When I want to know whether new customers are sticking, I don’t start with a trend line. I open Baremetrics signup cohorts and look at the month they joined. That view tells me which signups behave well, which ones fade fast, and where revenue starts to bend.
This matters because monthly averages can hide a lot. A strong launch month can mask weak retention later, while a bad acquisition month can distort the whole quarter. I use the cohort view to see the product the way customers experience it, one signup month at a time.
Open the cohort view and choose the right churn lens
I start in Baremetrics and head to the Cohorts area in the dashboard. If the interface has shifted since the last time I used it, I look for the closest cohort or segmentation option. Baremetrics changes labels from time to time, but the core path stays familiar.
From there, I pick the lens that matches the question I’m asking:
- User Churn when I want to track how many customers stay active.
- Revenue Churn when I care about the dollars tied to each signup month.
- Signup date or signup month as the cohort basis.
- A time range that gives me enough history to spot a pattern.
If I’m only checking retention, I usually begin with User Churn. If I’m reviewing pricing or expansion, Revenue Churn gives me better context. Stripe’s guide to SaaS cohort analysis uses the same idea, group people by start date, then watch what happens over time.

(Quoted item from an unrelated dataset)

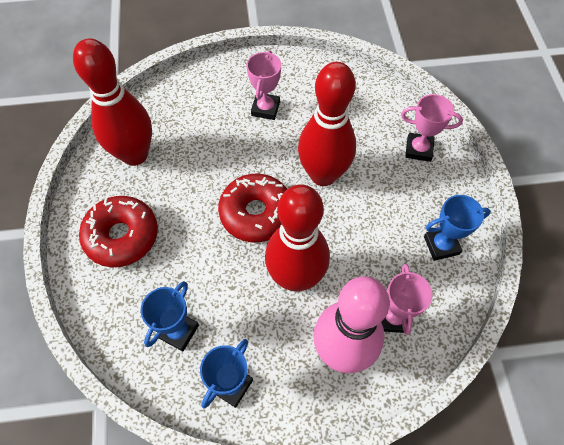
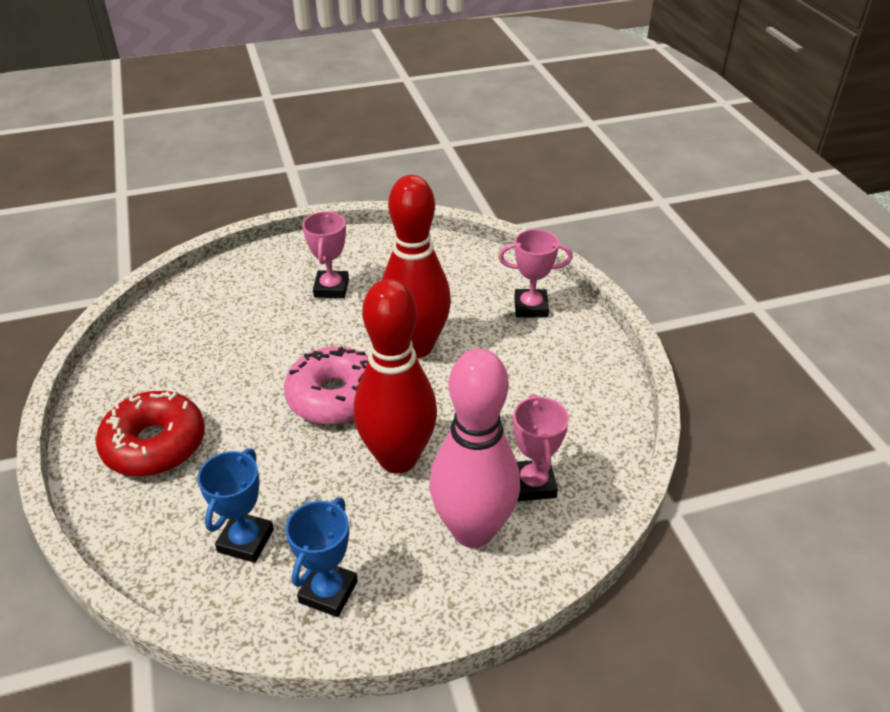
camera: 10 degrees left, 20 degrees down
(135, 155) = (164, 355): red bowling pin -> none
(256, 213) = (335, 396): red donut -> pink donut
(441, 245) = (578, 400): blue trophy -> none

I treat each signup month like a class of customers that shared the same starting line.
The view is simple, but that’s the point. I’m not looking for decoration. I’m looking for behavior.
Read the chart row by row, not as one big blur
I slow down and read the cohort table one row at a time. Each row is one signup month. Each column shows what happened after that month, usually in months since signup.
Here’s the part I pay attention to first. Baremetrics lets me switch between Relative (%) and Absolute ($) views, and that choice changes the story.
| View type | What I look for | What it tells me |
|---|---|---|
| Relative (%) | How many customers stayed | Retention quality |
| Absolute ($) | How much revenue remained | Revenue durability |
In relative view, I can spot a cohort that keeps more users alive after month 3 or month 6. In absolute view, I can see whether a cohort keeps more money, even if the user count drops. That distinction matters, especially if higher-tier plans bring in fewer but better customers. Maxio’s explainer on MRR cohorts covers that same logic from the revenue side.
I also compare the current cohort against earlier months. If February signups hold better than January signups, I ask what changed. Was it onboarding, pricing, sales qualification, or a product fix? If the newer line falls faster, I know something in the funnel slipped.
What I learn from retention, expansion, and churn
Retention shows product fit
Retention is the clearest signal in the chart. If a signup month keeps a steady shape over time, I know the product met a real need. If the line drops like a stone in the first two months, I start asking hard questions about onboarding, activation, or acquisition quality.
I also use retention by signup month to compare campaigns. A paid channel might bring in more signups, but if that cohort churns early, the volume is misleading. The month of signup becomes a filter that strips away noise.
Expansion shows where value grows
Expansion is easier to miss, but it matters just as much. In revenue cohorts, I watch for months where later columns stop shrinking or even rise. That usually means upgrades, add-ons, or seat growth.
When I see that shape, I ask what the cohort learned after signup. Did they reach an aha moment? Did the team expand the account? Did annual billing smooth out the cash flow? I cross-check those patterns with revenue cohort breakdowns when I want a tighter read on retention leaks and upsell behavior.
Churn shows where the cracks open
Churn shows up fast in signup-month cohorts. A weak month may fall early and never recover. That tells me the problem is not seasonal noise. It’s a real gap in the customer journey.
I use that signal to separate product issues from acquisition issues. If every month drops at the same point, the product or onboarding is the likely cause. If one month performs badly and the others hold up, I look at the traffic source or sales motion behind that cohort.
Turn cohort data into decisions I can defend
Baremetrics signup cohorts become useful when I pair them with action. I often keep the cohort view near my main dashboard, so I’m not bouncing between screens. I use my Baremetrics dashboard layout when I want MRR, churn, and cohort trends in one place.
Then I make one decision at a time.
- If the newest signup month retains worse than the previous month, I review onboarding and activation.
- If revenue cohorts expand after month 2, I study the behaviors that came before the upsell.
- If one acquisition source keeps producing weak cohorts, I cut spend or fix the messaging.
That process keeps me honest. A cohort chart doesn’t hand me a diagnosis. It points to the row that deserves attention. After that, I check the funnel, the plan mix, and the support history before I change anything.
Conclusion
When I view cohorts by signup month in Baremetrics, I get a cleaner picture than any single MRR chart can give me. I can see retention, expansion, and churn in the same frame, which makes the differences between signup months hard to ignore.
The real value is not the chart itself. It’s the decision it helps me make next. If one cohort holds, I learn what worked. If another drops fast, I know where to look first.